[Saved data entries]
☆ ☆ ☆

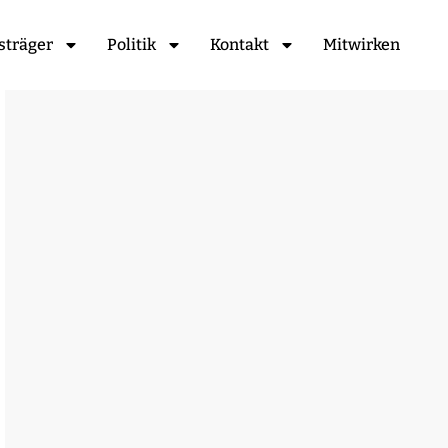
sträger
Politik
Kontakt
Mitwirken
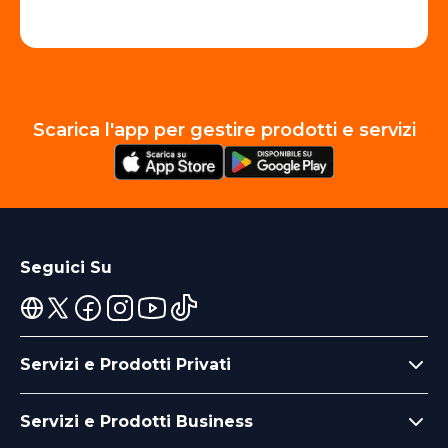
Scarica l'app per gestire prodotti e servizi
Seguici Su
Servizi e Prodotti Privati
Servizi e Prodotti Business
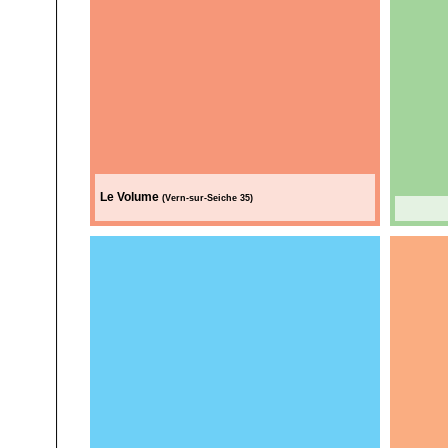
Le Volume
(Vern-sur-Seiche 35)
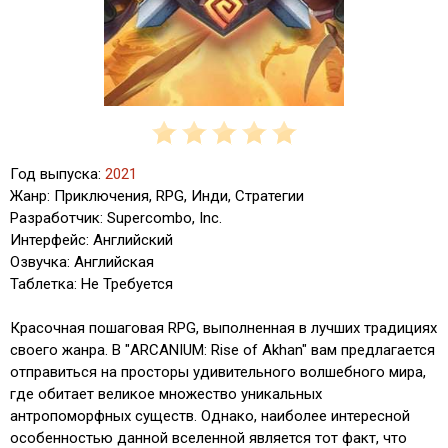
Год выпуска:
2021
Жанр: Приключения, RPG, Инди, Стратегии
Разработчик: Supercombo, Inc.
Интерфейс: Английский
Озвучка: Английская
Таблетка: Не Требуется
Красочная пошаговая RPG, выполненная в лучших традициях
своего жанра. В "ARCANIUM: Rise of Akhan" вам предлагается
отправиться на просторы удивительного волшебного мира,
где обитает великое множество уникальных
антропоморфных существ. Однако, наиболее интересной
особенностью данной вселенной является тот факт, что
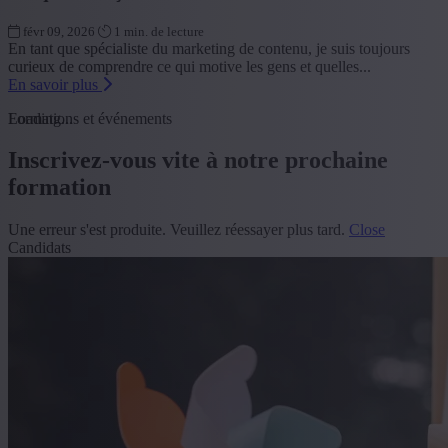
févr 09, 2026
1 min. de lecture
En tant que spécialiste du marketing de contenu, je suis toujours
curieux de comprendre ce qui motive les gens et quelles...
En savoir plus
Loading...
Formations et événements
Inscrivez-vous vite à notre prochaine
formation
Une erreur s'est produite. Veuillez réessayer plus tard.
Close
Candidats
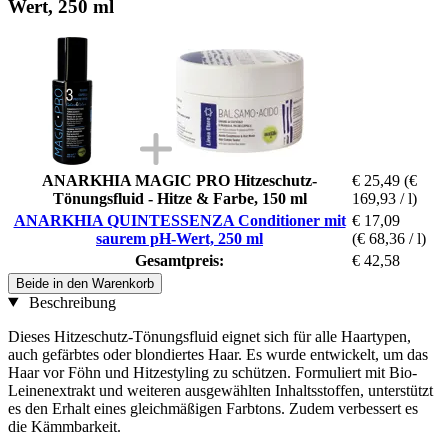
Wert, 250 ml
ANARKHIA MAGIC PRO Hitzeschutz-
€ 25,49
(€
Tönungsfluid - Hitze & Farbe, 150 ml
169,93 / l)
ANARKHIA QUINTESSENZA Conditioner mit
€ 17,09
saurem pH-Wert, 250 ml
(€ 68,36 / l)
Gesamtpreis:
€ 42,58
Beide in den Warenkorb
Beschreibung
Dieses Hitzeschutz-Tönungsfluid eignet sich für alle Haartypen,
auch gefärbtes oder blondiertes Haar. Es wurde entwickelt, um das
Haar vor Föhn und Hitzestyling zu schützen. Formuliert mit Bio-
Leinenextrakt und weiteren ausgewählten Inhaltsstoffen, unterstützt
es den Erhalt eines gleichmäßigen Farbtons. Zudem verbessert es
die Kämmbarkeit.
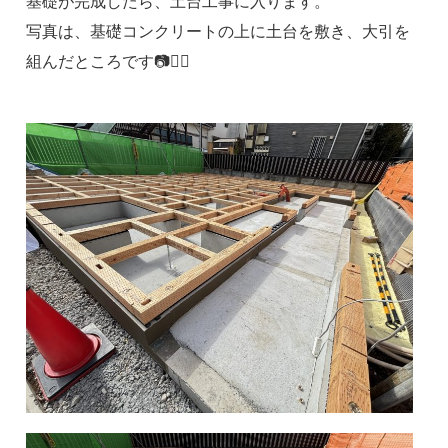
基礎が完成したら、土台工事に入ります。
写真は、基礎コンクリートの上に土台を敷き、大引を
組んだところです📷💁‍♀️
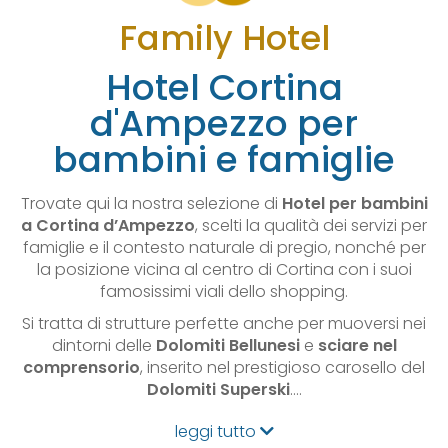
Family Hotel
Hotel Cortina
d'Ampezzo per
bambini e famiglie
Trovate qui la nostra selezione di
Hotel per bambini
a Cortina d’Ampezzo
, scelti la qualità dei servizi per
famiglie e il contesto naturale di pregio, nonché per
la posizione vicina al centro di Cortina con i suoi
famosissimi viali dello shopping.
Si tratta di strutture perfette anche per muoversi nei
dintorni delle
Dolomiti Bellunesi
e
sciare nel
comprensorio
, inserito nel prestigioso carosello del
Dolomiti Superski
.…
leggi tutto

☆ ☆ ☆

Extract every line of text from all the items above, copying each one unchanged, and leave the pictures out of your answer.

## WORKED SOLUTION
sträger
Politik
Kontakt
Mitwirken
Scarica l'app per gestire prodotti e servizi
Seguici Su
Servizi e Prodotti Privati
Servizi e Prodotti Business
Le Volume
(Vern-sur-Seiche 35)
Год выпуска:
2021
Жанр: Приключения, RPG, Инди, Стратегии
Разработчик: Supercombo, Inc.
Интерфейс: Английский
Озвучка: Английская
Таблетка: Не Требуется
Красочная пошаговая RPG, выполненная в лучших традициях
своего жанра. В "ARCANIUM: Rise of Akhan" вам предлагается
отправиться на просторы удивительного волшебного мира,
где обитает великое множество уникальных
антропоморфных существ. Однако, наиболее интересной
особенностью данной вселенной является тот факт, что
févr 09, 2026
1 min. de lecture
En tant que spécialiste du marketing de contenu, je suis toujours
curieux de comprendre ce qui motive les gens et quelles...
En savoir plus
Loading...
Formations et événements
Inscrivez-vous vite à notre prochaine
formation
Une erreur s'est produite. Veuillez réessayer plus tard.
Close
Candidats
Wert, 250 ml
ANARKHIA MAGIC PRO Hitzeschutz-
€ 25,49
(€
Tönungsfluid - Hitze & Farbe, 150 ml
169,93 / l)
ANARKHIA QUINTESSENZA Conditioner mit
€ 17,09
saurem pH-Wert, 250 ml
(€ 68,36 / l)
Gesamtpreis:
€ 42,58
Beide in den Warenkorb
Beschreibung
Dieses Hitzeschutz-Tönungsfluid eignet sich für alle Haartypen,
auch gefärbtes oder blondiertes Haar. Es wurde entwickelt, um das
Haar vor Föhn und Hitzestyling zu schützen. Formuliert mit Bio-
Leinenextrakt und weiteren ausgewählten Inhaltsstoffen, unterstützt
es den Erhalt eines gleichmäßigen Farbtons. Zudem verbessert es
die Kämmbarkeit.
基礎が完成したら、土台工事に入ります。
写真は、基礎コンクリートの上に土台を敷き、大引を
組んだところです📷💁‍♀️
Family Hotel
Hotel Cortina
d'Ampezzo per
bambini e famiglie
Trovate qui la nostra selezione di
Hotel per bambini
a Cortina d’Ampezzo
, scelti la qualità dei servizi per
famiglie e il contesto naturale di pregio, nonché per
la posizione vicina al centro di Cortina con i suoi
famosissimi viali dello shopping.
Si tratta di strutture perfette anche per muoversi nei
dintorni delle
Dolomiti Bellunesi
e
sciare nel
comprensorio
, inserito nel prestigioso carosello del
Dolomiti Superski
.…
leggi tutto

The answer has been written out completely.